Ele celebra 1º Dia dos Pais: Como homem trans, podia gerar um filho e o fiz
Para o baiano Theo Brandon, 24, de Salvador, este será um Dia dos Pais diferente. Pela primeira vez, ele passará a data com o filho, de 11 meses, nos braços. E não é por uma mera questão de formalidade com a data. O técnico em informática chegou a pensar que jamais conseguiria gestar um filho. Mas, ao conhecer outros homens transgêneros como ele, que conseguiram engravidar, o estudante de medicina viu que esse desejo era, sim, possível. Então, engravidou, deu à luz e hoje é pai de Dionísio.
Theo e sua companheira, a estudante de direito transgênera Yuna Santana, 27, sempre quiseram ter filhos e já pensavam na adoção antes mesmo de se conhecerem. Quando se uniram, passaram a considerar filhos biológicos.
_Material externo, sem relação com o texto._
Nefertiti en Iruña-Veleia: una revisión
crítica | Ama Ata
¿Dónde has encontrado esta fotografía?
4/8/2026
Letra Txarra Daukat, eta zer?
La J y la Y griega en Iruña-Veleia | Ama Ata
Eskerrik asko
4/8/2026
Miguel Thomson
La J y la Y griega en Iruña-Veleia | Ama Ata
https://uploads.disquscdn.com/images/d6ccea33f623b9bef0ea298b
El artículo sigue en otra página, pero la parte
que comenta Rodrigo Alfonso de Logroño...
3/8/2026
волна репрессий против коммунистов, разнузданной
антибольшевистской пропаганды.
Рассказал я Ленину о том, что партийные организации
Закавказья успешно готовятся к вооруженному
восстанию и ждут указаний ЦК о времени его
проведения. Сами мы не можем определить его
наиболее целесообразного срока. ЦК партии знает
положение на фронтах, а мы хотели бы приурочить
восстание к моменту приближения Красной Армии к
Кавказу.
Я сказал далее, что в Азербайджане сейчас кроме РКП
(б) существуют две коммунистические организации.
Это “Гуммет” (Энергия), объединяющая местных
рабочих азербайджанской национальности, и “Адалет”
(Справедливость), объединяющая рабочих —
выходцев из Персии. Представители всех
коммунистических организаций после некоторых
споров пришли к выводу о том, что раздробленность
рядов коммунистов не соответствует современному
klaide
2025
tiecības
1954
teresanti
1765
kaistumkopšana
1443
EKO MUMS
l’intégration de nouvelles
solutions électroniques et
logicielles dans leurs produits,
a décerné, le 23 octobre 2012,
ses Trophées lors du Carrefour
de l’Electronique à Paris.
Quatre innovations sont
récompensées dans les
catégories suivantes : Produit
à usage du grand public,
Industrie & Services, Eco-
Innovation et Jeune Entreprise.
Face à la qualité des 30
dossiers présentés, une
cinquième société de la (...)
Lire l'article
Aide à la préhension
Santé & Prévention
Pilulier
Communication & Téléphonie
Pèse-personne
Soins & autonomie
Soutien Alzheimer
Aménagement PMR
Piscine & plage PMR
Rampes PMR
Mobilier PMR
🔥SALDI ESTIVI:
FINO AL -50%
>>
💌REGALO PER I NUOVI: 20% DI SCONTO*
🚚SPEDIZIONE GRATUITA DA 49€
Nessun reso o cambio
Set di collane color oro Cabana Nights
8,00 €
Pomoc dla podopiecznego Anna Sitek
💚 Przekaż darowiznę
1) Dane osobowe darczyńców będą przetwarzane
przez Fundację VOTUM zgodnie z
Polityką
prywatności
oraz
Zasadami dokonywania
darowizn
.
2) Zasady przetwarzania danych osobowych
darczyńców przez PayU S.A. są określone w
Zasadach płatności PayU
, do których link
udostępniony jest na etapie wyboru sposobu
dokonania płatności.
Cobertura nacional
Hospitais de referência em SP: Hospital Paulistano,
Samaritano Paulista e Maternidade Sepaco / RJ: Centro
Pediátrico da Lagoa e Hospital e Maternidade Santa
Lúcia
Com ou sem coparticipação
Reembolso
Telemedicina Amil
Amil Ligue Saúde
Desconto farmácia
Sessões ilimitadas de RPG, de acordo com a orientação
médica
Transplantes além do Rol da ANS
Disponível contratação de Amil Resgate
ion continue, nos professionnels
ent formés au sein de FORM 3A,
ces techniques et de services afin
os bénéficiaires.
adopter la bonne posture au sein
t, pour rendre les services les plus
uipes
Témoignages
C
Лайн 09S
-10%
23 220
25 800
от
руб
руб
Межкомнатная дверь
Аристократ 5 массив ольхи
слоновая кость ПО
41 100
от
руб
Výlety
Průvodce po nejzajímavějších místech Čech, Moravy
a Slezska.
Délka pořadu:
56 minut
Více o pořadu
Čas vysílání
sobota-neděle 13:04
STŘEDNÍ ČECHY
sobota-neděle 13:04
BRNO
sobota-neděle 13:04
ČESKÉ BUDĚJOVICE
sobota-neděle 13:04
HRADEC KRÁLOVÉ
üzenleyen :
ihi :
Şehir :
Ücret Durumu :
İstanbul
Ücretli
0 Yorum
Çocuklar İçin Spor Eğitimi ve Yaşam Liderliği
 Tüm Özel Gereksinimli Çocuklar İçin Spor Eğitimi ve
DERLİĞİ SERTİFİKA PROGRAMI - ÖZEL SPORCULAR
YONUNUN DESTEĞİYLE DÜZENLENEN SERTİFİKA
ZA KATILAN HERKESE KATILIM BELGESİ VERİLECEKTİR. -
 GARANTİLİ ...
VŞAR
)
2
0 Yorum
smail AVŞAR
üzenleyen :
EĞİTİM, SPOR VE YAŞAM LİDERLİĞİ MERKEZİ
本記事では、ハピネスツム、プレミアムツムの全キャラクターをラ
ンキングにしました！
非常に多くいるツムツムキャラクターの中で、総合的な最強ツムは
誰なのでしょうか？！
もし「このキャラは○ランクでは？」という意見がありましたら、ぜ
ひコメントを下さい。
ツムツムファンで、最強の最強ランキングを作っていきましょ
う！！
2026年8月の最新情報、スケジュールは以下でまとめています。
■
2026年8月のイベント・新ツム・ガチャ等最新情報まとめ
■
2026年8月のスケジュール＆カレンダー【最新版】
Para isso, no fim de 2017, o casal realizou uma série de exames de fertilidade, mas ele recebeu o resultado de atrofia no ovário esquerdo, e ela o de ausência de espermatozoides. Ambos associaram os problemas aos hormônios dos quais faziam uso e, imediatamente, interromperam as doses.
"Decidimos que aquele era o momento de investirmos no sonho, pois se deixássemos para depois poderia ser tarde demais", diz Theo.
Após a decisão, Theo e Yuna começaram a imaginar a transfobia que enfrentariam a partir dessa gestação, do preconceito de profissionais da saúde ao da sociedade em geral.
Eles mesmos convivem com ataques diários, e sabem que não seria diferente com a criança. Há alguns anos, Theo chegou a pensar em suicídio e confiou na rede de apoio entre amigos para seguir adiante:
"Hoje entendo que, se alguém tem problema com minha naturalidade, identidade, cor de pele, bairro que resido ou condição financeira, essa pessoa é quem precisa reavaliar seus valores éticos e morais e buscar um tratamento, não eu".
Dificuldade para registrar a criança
Com a ajuda de amigos, Theo conseguiu ser atendido, durante a gravidez, por alguns médicos mais esclarecidos sobre o tema. Mas, na rua, não puderam evitar palavras de ódio. "Ouvíamos que Dionísio nasceria uma aberração, entre outros absurdos."
A gestação toda de Dionísio, em termos de saúde, correu de forma bem tranquila, detalha Theo. E a equipe médica que fez o parto cesárea passou por uma capacitação para receber pai e filho.
O maior obstáculo, porém, surgiu logo após o nascimento da criança. Eles tiveram dificuldade na emissão da Declaração de Nascido Vivo, documento entregue pela maternidade após o parto, contendo, entre outras informações, o nome dos responsáveis pela criança. É com a DNV que a família consegue obter a certidão de nascimento.
O problema apareceu na hora de preencher os campos "pai" e "mãe" do documento. O hospital insistia em registrar o casal de acordo com o sexo biológico de cada um, desrespeitando a identidade de ambos, já registrada em cartório, inclusive.
"Infelizmente esse ainda é um documento cisheteronormativo [termo usado para descrever um cenário em que o único padrão correto é a pessoa ser heterossexual e estar em acordo com o gênero atribuído no nascimento], que ostenta a categoria pai e mãe e é preenchido pelos médicos considerando a gestação como um fenômeno natural da mãe, e não do pai, como é o meu caso."
Foi necessária uma intervenção do Ministério Público e da Defensoria Pública para o casal conseguir o documento, respeitando a sua realidade.
"Homens cisgêneros precisam aprender a lidar com o fato de não poderem gerar uma vida, no lugar de limitar o nosso corpo. E não eu mesmo limitar meu corpo por isso. Enquanto um homem trans, eu podia gerar meu filho e o fiz."
"Genital não é relevante na criação de uma criança"
Passado quase um ano do parto, Theo detalha que a educação de seu filho carregará o mesmo carinho e respeito que recebeu de seu pai. Ele conta que foi em casa onde aprendeu a divisão igualitária de tarefas, sem preocupações com o gênero. O único diferencial agora, ele aponta, será com relação aos brinquedos dados à criança. Na sua casa, nada de presentes e atividades atribuídas a determinado sexo.
"Dionísio vai crescer entendendo que existem pessoas plurais e que essas pessoas podem ter qualquer identidade de gênero e sexualidade. Será natural para ele, como deveria ser para todos. A única diferença entre eu e os outros pais é a transfobia que destilam em mim", diz.
E para quem ainda não entende ou aceita que um homem trans pode ser pai, Theo ensina: "Homem trans não é mulher. Genital não define gênero e muito menos é relevante na criação de uma criança, já que não é, ou não deveria ser, utilizado para exercer a paternidade".